Milovan Djilas’s “The New Class: An Analysis of the Communist System” published in Persian
TEHRAN – The Persian translation of the book “The New Class: An Analysis of the Communist System” written by the Yugoslav communist politician, theorist, and author Milovan Djilas has been made available in the bookstores across the country.
Translator, historian, and professor of philosophy Enayatollah Reza has translated the book into Persian and Now Publication has brought it out in 269 pages, Mehr reported.
It is a political theory book about the concept of the new class by the communist Yugoslav figure and intellectual Milovan Djilas. He proposed that the party-state officials formed a class which “uses, enjoys, and disposes of nationalized property”.
In the former Yugoslavia, the book was not legally published until 1990, when Narodna knjiga from Belgrade finally released it. Before that, both the Serbian manuscript and the English edition circulated on the black market. The manuscript was completed before 1956, the year of Djilas’s arrest, after which he spent nine years in prison, including 22 months in solitary confinement. The book has been translated into 50 languages and sold over 3 million copies.
“The New Class” created a sensation when published in the U.S. in 1957. It was the 1st time that a ranking Communist had publicly analyzed his disillusionment with the system. Djilas, a former associate of Tito's who had traveled from the lowest to the highest rung of the hierarchical ladder and who was imprisoned for his views, had found himself increasingly estranged from contemporary Communism and attracted to the idea of democratic socialism.
Here, however, he puts aside the story of his personal evolution to write a detached, lucid, courageous critique of the Communist system: its roots, the character of its revolutions, the rise of its powerful political bureaucracy – “the new class” - in what was intended to be a classless society, its one-party state, its economic policies and its tyranny over minds. Finally, he examines the essence of the conflict between the USSR and the West.
In the book, Djilas discusses the roots of modern Communism, with the communists citing Marx, the “replacement of capitalism can take place only by revolutionary means”. Yet, he confesses that “almost nothing remains of original Marxism...only a residue of formalism and dogmatism remained of Marx's dialectics and materialism; this was used for the purpose of cementing power, justifying tyranny, and violating human conscience”.
Revolutions only took place in Russia, China, and Yugoslavia. Communism was imposed on Poland, Czechoslovakia, Hungary, Romania, and Bulgaria by the Soviet Army, and made them identical to the Soviet system.

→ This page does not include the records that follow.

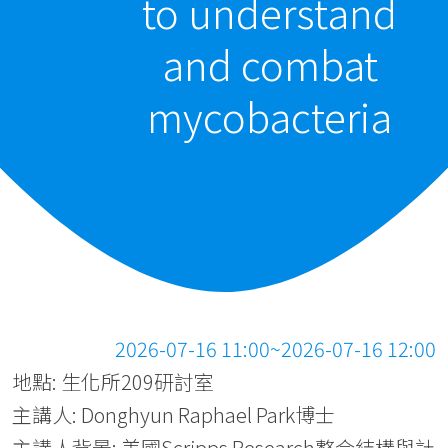
to understand
and combat
mycobacteria
2026-07-16 11:00~2026-07-16 12:00
地點: 生化所209研討室
主講人: Donghyun Raphael Park博士
主講人背景: 美國Scripps Research整合結構與計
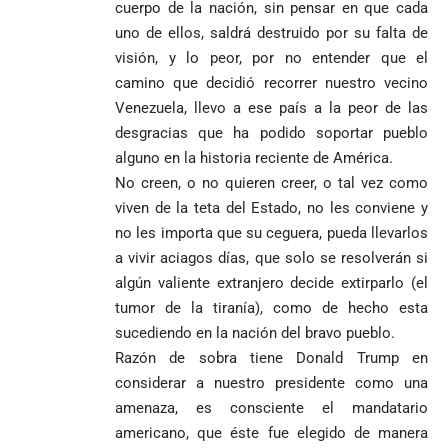
pide esperar
invicto de 19
cuerpo de la nación, sin pensar en que cada
en Medellín
los
partidos
uno de ellos, saldrá destruido por su falta de
La paz de
escrutinios
Diócesis de
visión, y lo peor, por no entender que el
Medellín: un
oficiales
Sonsón-Rionegro
camino que no
camino que decidió recorrer nuestro vecino
rechaza fotos
debería
Venezuela, llevo a ese país a la peor de las
tomadas en
abandonarse
Tribunal de
desgracias que ha podido soportar pueblo
templo de Guarne y
Antioquia
ordena acto de
Cardenal Rueda
alguno en la historia reciente de América.
niega pérdida
Japón rescata
desagravio
pide desarmar el
No creen, o no quieren creer, o tal vez como
de investidura
un empate
corazón para
viven de la teta del Estado, no les conviene y
Abelardo de la
a concejales
agónico ante
construir juntos
Espriella es
de Medellín
Países Bajos
no les importa que su ceguera, pueda llevarlos
una Colombia
elegido
Andrés
en un vibrante
LA POLICRISIS
reconciliada
a vivir aciagos días, que solo se resolverán si
presidente de
«Gury»
duelo
COMO HERENCIA
algún valiente extranjero decide extirparlo (el
Colombia tras
Rodríguez y
mundialista
tumor de la tiranía), como de hecho esta
una histórica y
Damián Pérez
Falleció el padre
reñida
sucediendo en la nación del bravo pueblo.
Humberto de
segunda
Razón de sobra tiene Donald Trump en
Jesús Hincapié
vuelta
Álzate, reconocido
considerar a nuestro presidente como una
sacerdote de la
Diócesis de
amenaza, es consciente el mandatario
Diócesis de
Sonsón-Rionegro
americano, que éste fue elegido de manera
Alemania no
Girardota, Párroco
rechaza fotos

Djilas defines the new class in the book as the political bureaucracy, “a monopoly over the working class itself”. This “new class actually seized the lion's share of the economic and other progress earned by the sacrifices and efforts of the masses”. Djilas attributes the rise of this new class to Stalin.
Djilas foresaw the future independence movement in Eastern Europe. The Communist Eastern European countries did not become satellites of the USSR because they benefited from it, but because they were too weak to prevent it. As soon as they become stronger, or as favorable conditions are created, a yearning for independence and for protection of 'their own people' from Soviet hegemony will arise among them.
Milovan Djilas (1911 – 1995) was a Yugoslav communist politician, theorist, and author. He was a key figure in the Partisan movement during World War II, as well as in the post-war government. A self-identified democratic socialist, Djilas became one of the best-known and most prominent dissidents in Yugoslavia and all of Eastern Europe.